EXERCISE DIRECTIONS: Look below for the lines from the one with "Document page, 1500x1125 pixels." to the one with "For every layout element, output its label and", and copy exactly those lines, both ends included.

DATA PROVIDED:
=== Section Start ===

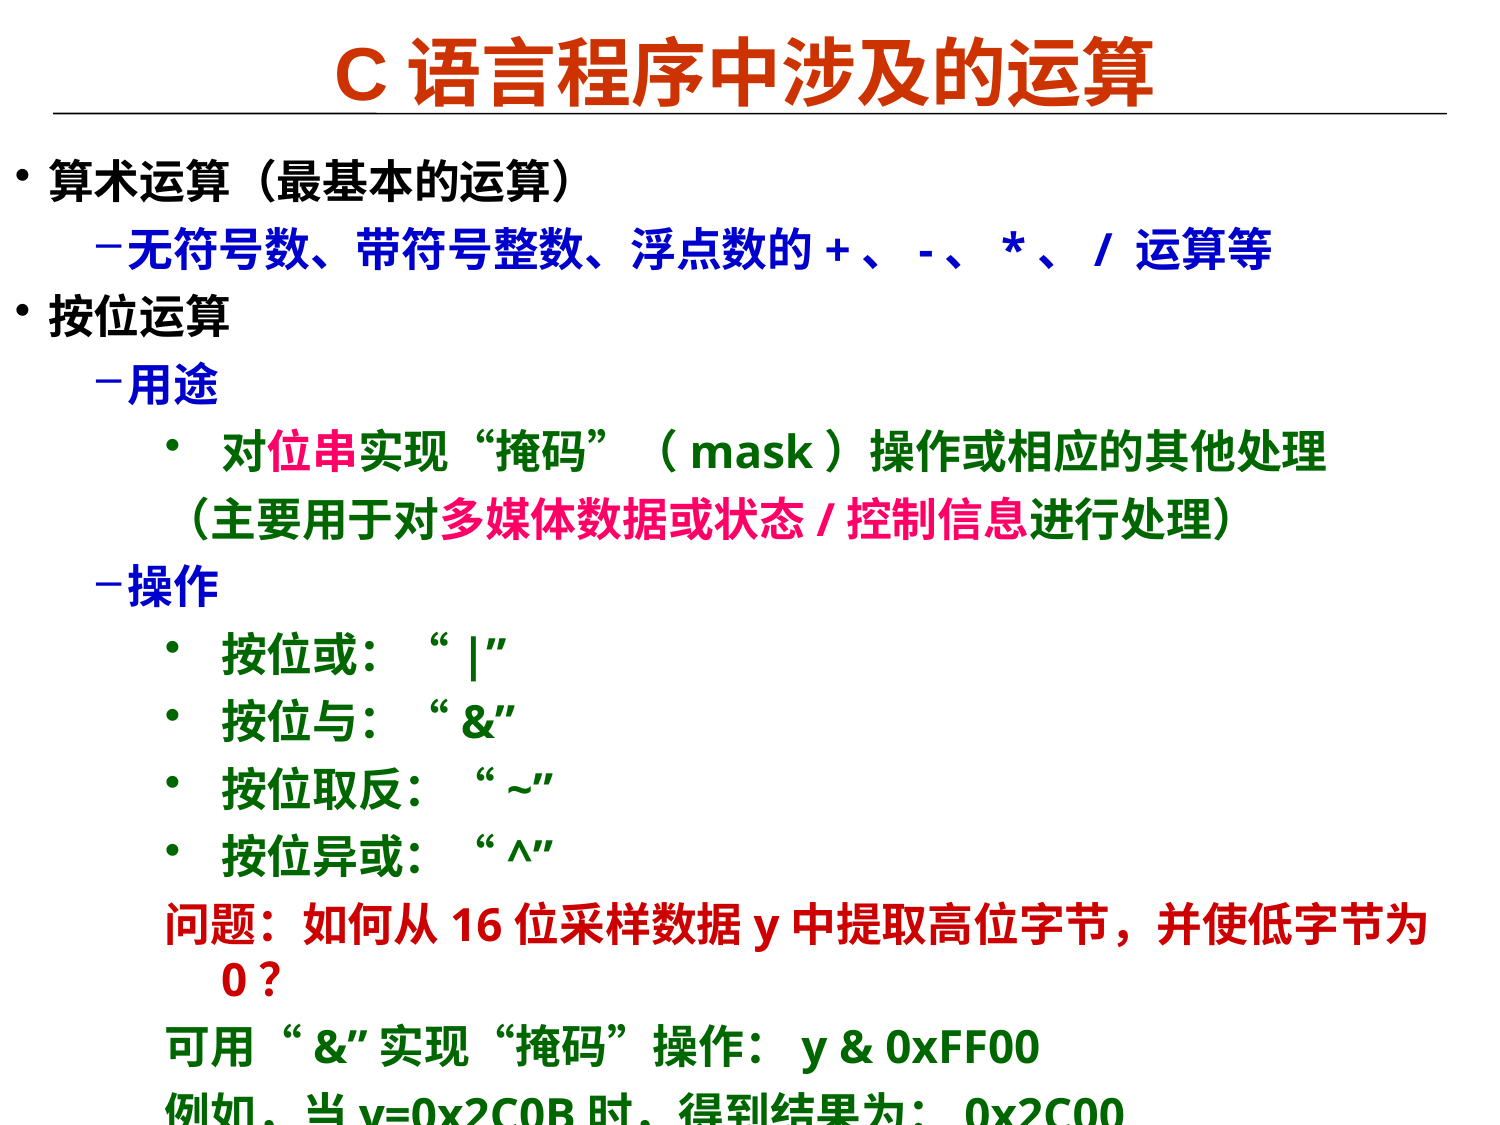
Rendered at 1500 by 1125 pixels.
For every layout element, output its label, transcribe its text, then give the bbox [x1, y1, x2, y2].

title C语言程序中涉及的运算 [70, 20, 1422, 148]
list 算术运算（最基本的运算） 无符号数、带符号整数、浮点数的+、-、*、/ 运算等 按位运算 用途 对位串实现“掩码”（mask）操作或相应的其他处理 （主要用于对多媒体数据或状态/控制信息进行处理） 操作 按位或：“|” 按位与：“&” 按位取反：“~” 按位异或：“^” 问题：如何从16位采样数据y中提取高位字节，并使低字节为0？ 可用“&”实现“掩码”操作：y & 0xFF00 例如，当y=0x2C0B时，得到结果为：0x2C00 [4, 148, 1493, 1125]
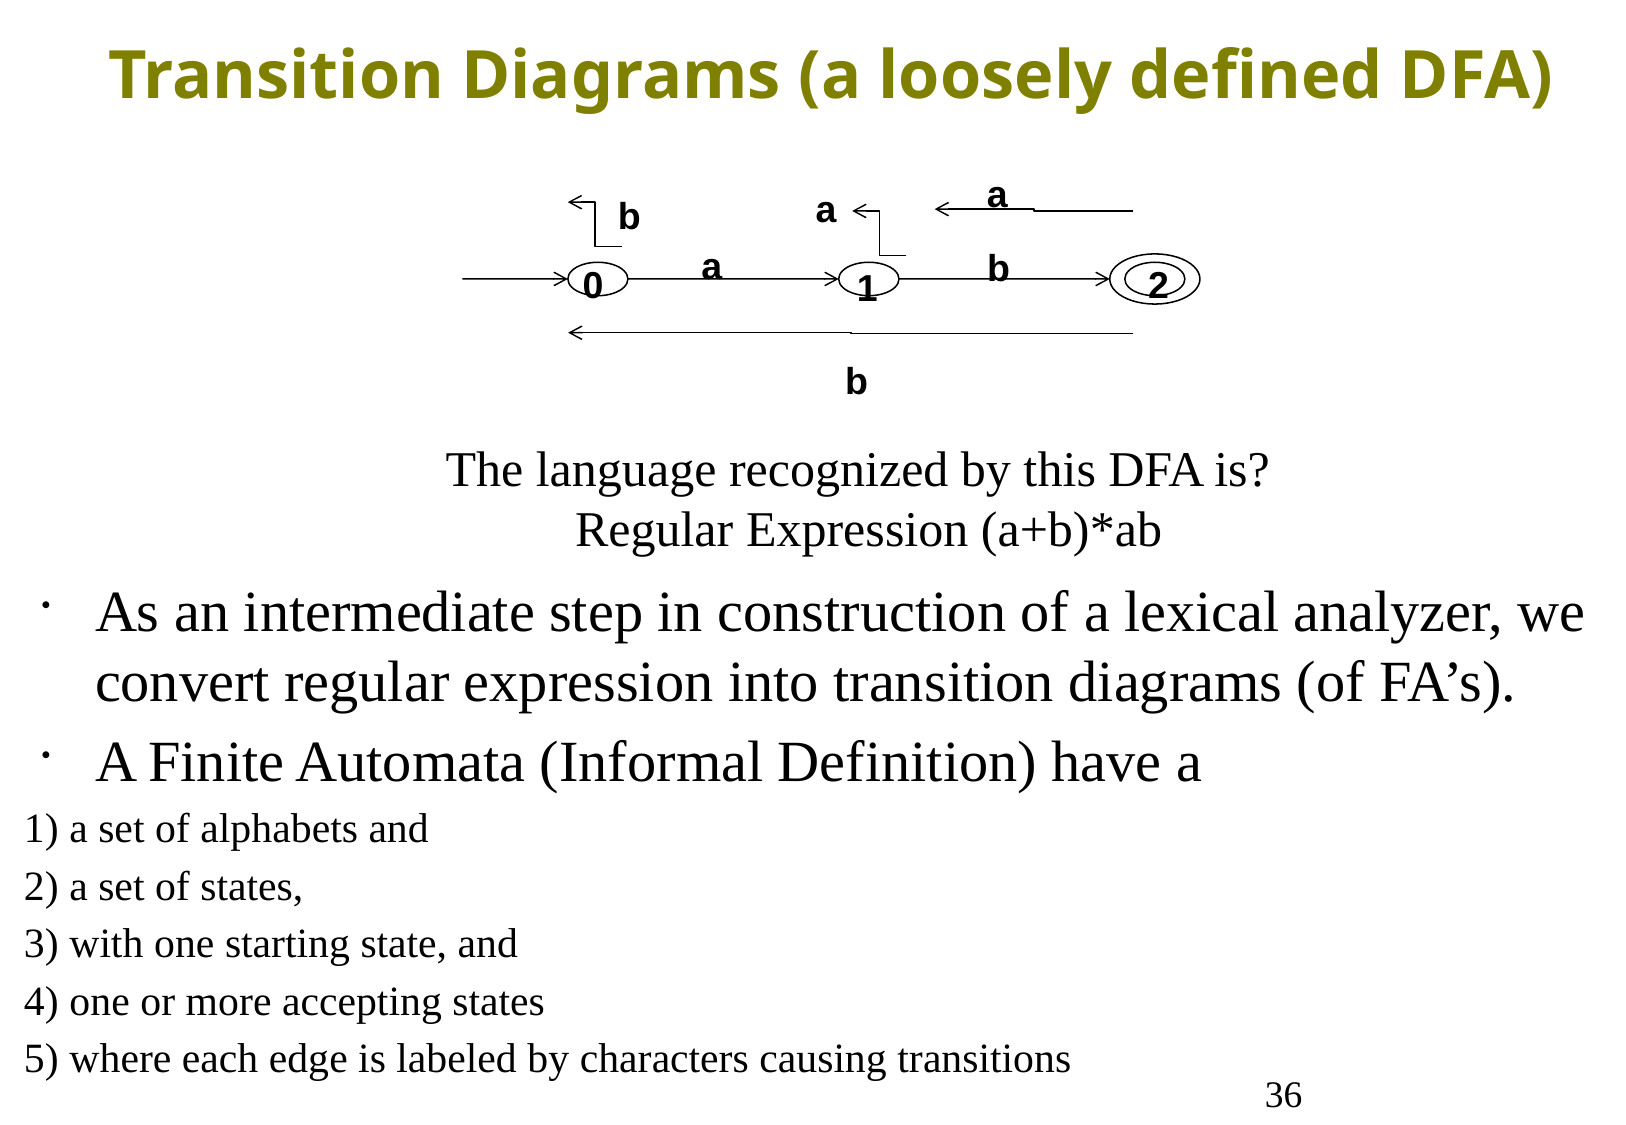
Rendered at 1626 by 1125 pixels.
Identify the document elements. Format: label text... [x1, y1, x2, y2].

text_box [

=== Section End ===
=== Section Start ===

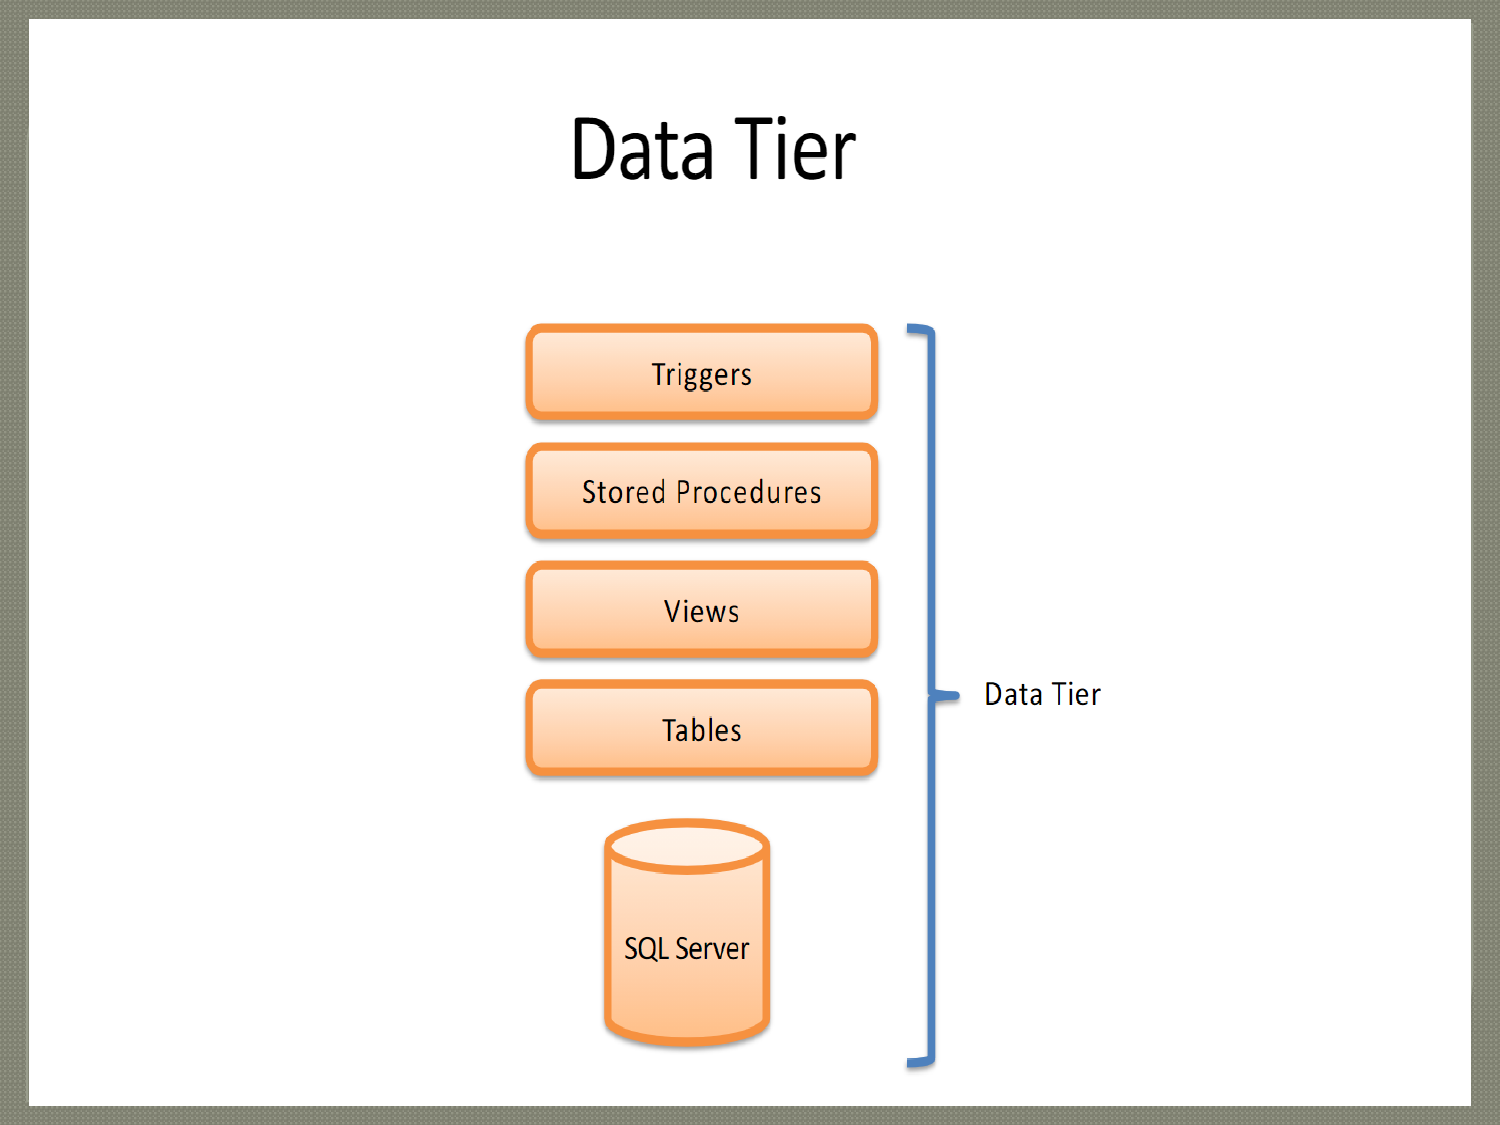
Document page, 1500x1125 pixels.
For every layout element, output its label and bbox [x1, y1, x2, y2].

=== Section End ===
=== Section Start ===

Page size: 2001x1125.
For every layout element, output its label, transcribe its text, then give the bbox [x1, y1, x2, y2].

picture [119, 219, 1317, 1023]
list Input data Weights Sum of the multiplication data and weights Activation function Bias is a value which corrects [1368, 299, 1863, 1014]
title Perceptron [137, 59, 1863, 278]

=== Section End ===

SOLUTION TO THIS EXERCISE:
Document page, 1500x1125 pixels.
For every layout element, output its label and bbox [x1, y1, x2, y2].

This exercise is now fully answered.